By Florence Anne Taino
It was not a ticket-buying line for my favorite alt-rock band. For Pete’s sake, it was a line for a jeepney ride. I was a student a few hours ago, but before I could go home, my career took a turn into becoming a real-life zombie. My bodily fluids in the process of evaporation alone were brutal, and yet, nothing is worse than those stares, as I make an awkward entrance not knowing where to sit.
If one were to need therapy, the jeepney is the perfect place—there are great deals of shoulders to lean on, thus, the absence of a void. No emptiness. Each of the passengers, including me, agonizes over the fumes of the sweat trickling in our bodies. And my eyes would search for that person who would show even the tiniest reflection of compassion in their eyes, as if saying, “Dito hija, may maliit na space pa.”
Then suddenly, I met that stranger’s eyes that would save me from this agony.
Despite my innocence, all I can receive is a criminal offensive side eye while I’m bent down, almost kneeling as if paying for my crime. But there was one woman who finally shouted,“Umusod na kayo, para makaalis na!”. And though the woman’s intention was not merely for my sake, I was half-delighted with my glutes suffering in the next few minutes of this story.
In my moment of existential dread, I just wondered about the potency of all of this—the reason why I did those things and for whom I do them. Ironically, jeepney rides make me look at the great grand scheme of things to be reminded that these are insignificant while sometimes, I notice just a single ride taking most of my time. Perhaps, I have been seated on a jeepney for nearly a quarter of my life. And even though I see it as time wasted in traffic congestion from deeply problematic Philippine concerns, I try to look beyond it—how many strands of hair have been into the mouth of the person sitting beside me? That taught me the art of tying it without a hair tie. The way I felt loved by a stranger was when he did not bother waking me up while my head leans on his shoulder. The day I vowed to start a movement because I thought, “Humanity is lost.” after a woman shouted at me for not being able to hand her fare. Heck, I was asleep! And God knows how I prayed that the extra three pesos I gave to Manong would be a blessing because I was too shy to ask for my change.
Oh God, no. Is this a love-hate relationship with my jeepney ride?
I must hate it for all the time it took from me—the way it made me realize that we may be exhausted from the things that we do, but it is far more consuming to not have the time to do the things that we desire to.
How many dreams have stayed in my imagination because I was stuck on a jeepney ride? How many pairs of men’s eyes have scared me of being scrutinized? How many strangers have I been at war with inside it, and how many loud ones tried to talk to me while I was trying to get a nap?
And the butt cramps!
The bumpy roads when I’m trying to hold in a fart!

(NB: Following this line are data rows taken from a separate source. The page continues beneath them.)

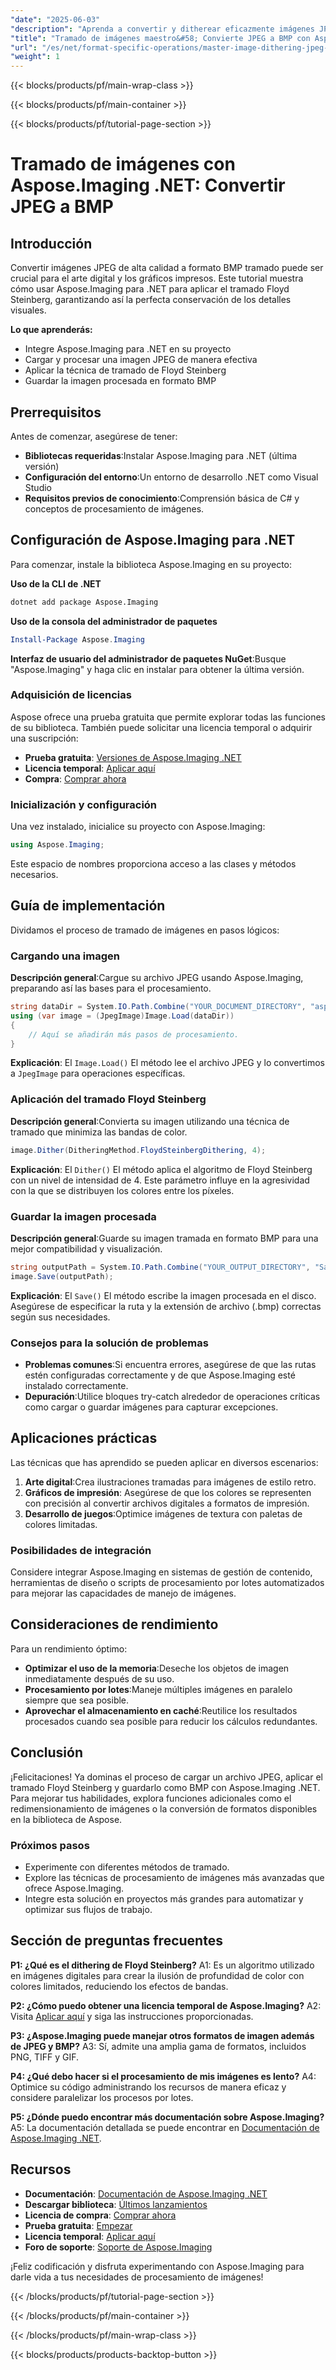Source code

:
 ```yaml
---
"date": "2025-06-03"
"description": "Aprenda a convertir y ditherear eficazmente imágenes JPEG a formato BMP con Aspose.Imaging para .NET. Domine el dithering de Floyd Steinberg para una mayor profundidad de color."
"title": "Tramado de imágenes maestro&#58; Convierte JPEG a BMP con Aspose.Imaging en .NET"
"url": "/es/net/format-specific-operations/master-image-dithering-jpeg-bmp-aspose-imaging-net/"
"weight": 1
---
```


{{< blocks/products/pf/main-wrap-class >}}

{{< blocks/products/pf/main-container >}}

{{< blocks/products/pf/tutorial-page-section >}}
# Tramado de imágenes con Aspose.Imaging .NET: Convertir JPEG a BMP

## Introducción

Convertir imágenes JPEG de alta calidad a formato BMP tramado puede ser crucial para el arte digital y los gráficos impresos. Este tutorial muestra cómo usar Aspose.Imaging para .NET para aplicar el tramado Floyd Steinberg, garantizando así la perfecta conservación de los detalles visuales.

**Lo que aprenderás:**
- Integre Aspose.Imaging para .NET en su proyecto
- Cargar y procesar una imagen JPEG de manera efectiva
- Aplicar la técnica de tramado de Floyd Steinberg
- Guardar la imagen procesada en formato BMP

## Prerrequisitos

Antes de comenzar, asegúrese de tener:
- **Bibliotecas requeridas**:Instalar Aspose.Imaging para .NET (última versión)
- **Configuración del entorno**:Un entorno de desarrollo .NET como Visual Studio
- **Requisitos previos de conocimiento**:Comprensión básica de C# y conceptos de procesamiento de imágenes.

## Configuración de Aspose.Imaging para .NET

Para comenzar, instale la biblioteca Aspose.Imaging en su proyecto:

**Uso de la CLI de .NET**
```bash
dotnet add package Aspose.Imaging
```

**Uso de la consola del administrador de paquetes**
```powershell
Install-Package Aspose.Imaging
```

**Interfaz de usuario del administrador de paquetes NuGet**:Busque "Aspose.Imaging" y haga clic en instalar para obtener la última versión.

### Adquisición de licencias

Aspose ofrece una prueba gratuita que permite explorar todas las funciones de su biblioteca. También puede solicitar una licencia temporal o adquirir una suscripción:
- **Prueba gratuita**: [Versiones de Aspose.Imaging .NET](https://releases.aspose.com/imaging/net/)
- **Licencia temporal**: [Aplicar aquí](https://purchase.aspose.com/temporary-license/)
- **Compra**: [Comprar ahora](https://purchase.aspose.com/buy)

### Inicialización y configuración

Una vez instalado, inicialice su proyecto con Aspose.Imaging:
```csharp
using Aspose.Imaging;
```
Este espacio de nombres proporciona acceso a las clases y métodos necesarios.

## Guía de implementación

Dividamos el proceso de tramado de imágenes en pasos lógicos:

### Cargando una imagen

**Descripción general**:Cargue su archivo JPEG usando Aspose.Imaging, preparando así las bases para el procesamiento.
```csharp
string dataDir = System.IO.Path.Combine("YOUR_DOCUMENT_DIRECTORY", "aspose-logo.jpg");
using (var image = (JpegImage)Image.Load(dataDir))
{
    // Aquí se añadirán más pasos de procesamiento.
}
```
**Explicación**: El `Image.Load()` El método lee el archivo JPEG y lo convertimos a `JpegImage` para operaciones específicas.

### Aplicación del tramado Floyd Steinberg

**Descripción general**:Convierta su imagen utilizando una técnica de tramado que minimiza las bandas de color.
```csharp
image.Dither(DitheringMethod.FloydSteinbergDithering, 4);
```
**Explicación**: El `Dither()` El método aplica el algoritmo de Floyd Steinberg con un nivel de intensidad de 4. Este parámetro influye en la agresividad con la que se distribuyen los colores entre los píxeles.

### Guardar la imagen procesada

**Descripción general**:Guarde su imagen tramada en formato BMP para una mejor compatibilidad y visualización.
```csharp
string outputPath = System.IO.Path.Combine("YOUR_OUTPUT_DIRECTORY", "SampleImage_out.bmp");
image.Save(outputPath);
```
**Explicación**: El `Save()` El método escribe la imagen procesada en el disco. Asegúrese de especificar la ruta y la extensión de archivo (.bmp) correctas según sus necesidades.

### Consejos para la solución de problemas

- **Problemas comunes**:Si encuentra errores, asegúrese de que las rutas estén configuradas correctamente y de que Aspose.Imaging esté instalado correctamente.
- **Depuración**:Utilice bloques try-catch alrededor de operaciones críticas como cargar o guardar imágenes para capturar excepciones.

## Aplicaciones prácticas

Las técnicas que has aprendido se pueden aplicar en diversos escenarios:
1. **Arte digital**:Crea ilustraciones tramadas para imágenes de estilo retro.
2. **Gráficos de impresión**: Asegúrese de que los colores se representen con precisión al convertir archivos digitales a formatos de impresión.
3. **Desarrollo de juegos**:Optimice imágenes de textura con paletas de colores limitadas.

### Posibilidades de integración

Considere integrar Aspose.Imaging en sistemas de gestión de contenido, herramientas de diseño o scripts de procesamiento por lotes automatizados para mejorar las capacidades de manejo de imágenes.

## Consideraciones de rendimiento

Para un rendimiento óptimo:
- **Optimizar el uso de la memoria**:Deseche los objetos de imagen inmediatamente después de su uso.
- **Procesamiento por lotes**:Maneje múltiples imágenes en paralelo siempre que sea posible.
- **Aprovechar el almacenamiento en caché**:Reutilice los resultados procesados cuando sea posible para reducir los cálculos redundantes.

## Conclusión

¡Felicitaciones! Ya dominas el proceso de cargar un archivo JPEG, aplicar el tramado Floyd Steinberg y guardarlo como BMP con Aspose.Imaging .NET. Para mejorar tus habilidades, explora funciones adicionales como el redimensionamiento de imágenes o la conversión de formatos disponibles en la biblioteca de Aspose.

### Próximos pasos

- Experimente con diferentes métodos de tramado.
- Explore las técnicas de procesamiento de imágenes más avanzadas que ofrece Aspose.Imaging.
- Integre esta solución en proyectos más grandes para automatizar y optimizar sus flujos de trabajo.

## Sección de preguntas frecuentes

**P1: ¿Qué es el dithering de Floyd Steinberg?**
A1: Es un algoritmo utilizado en imágenes digitales para crear la ilusión de profundidad de color con colores limitados, reduciendo los efectos de bandas.

**P2: ¿Cómo puedo obtener una licencia temporal de Aspose.Imaging?**
A2: Visita [Aplicar aquí](https://purchase.aspose.com/temporary-license/) y siga las instrucciones proporcionadas.

**P3: ¿Aspose.Imaging puede manejar otros formatos de imagen además de JPEG y BMP?**
A3: Sí, admite una amplia gama de formatos, incluidos PNG, TIFF y GIF.

**P4: ¿Qué debo hacer si el procesamiento de mis imágenes es lento?**
A4: Optimice su código administrando los recursos de manera eficaz y considere paralelizar los procesos por lotes.

**P5: ¿Dónde puedo encontrar más documentación sobre Aspose.Imaging?**
A5: La documentación detallada se puede encontrar en [Documentación de Aspose.Imaging .NET](https://reference.aspose.com/imaging/net/).

## Recursos
- **Documentación**: [Documentación de Aspose.Imaging .NET](https://reference.aspose.com/imaging/net/)
- **Descargar biblioteca**: [Últimos lanzamientos](https://releases.aspose.com/imaging/net/)
- **Licencia de compra**: [Comprar ahora](https://purchase.aspose.com/buy)
- **Prueba gratuita**: [Empezar](https://releases.aspose.com/imaging/net/)
- **Licencia temporal**: [Aplicar aquí](https://purchase.aspose.com/temporary-license/)
- **Foro de soporte**: [Soporte de Aspose.Imaging](https://forum.aspose.com/c/imaging/10)

¡Feliz codificación y disfruta experimentando con Aspose.Imaging para darle vida a tus necesidades de procesamiento de imágenes!

{{< /blocks/products/pf/tutorial-page-section >}}

{{< /blocks/products/pf/main-container >}}

{{< /blocks/products/pf/main-wrap-class >}}

{{< blocks/products/products-backtop-button >}}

The times it has humiliated me for dreaming as if I was falling from a building!
But I realized that it could have also been beautiful.
To embrace the culture of every existing jeepney ride: Our innovation, our spirit, and the art of resiliency. But how could we? In this place, we were instilled with the thought that making it live also means embracing the rotten core of our system.
So while I’m stuck right now in the four corners of my room with the disbelief of how much I’d miss those times, I thought that maybe my jeepney ride realization was right. At the moment of all our waiting, we figure out the little things that we want to do with our lives; to eat a savory dinner with our family, to sleep tightly on our beds the moment we get there, to build our own dreams—and for all one knows, to never make our jeepney rides a distant memory.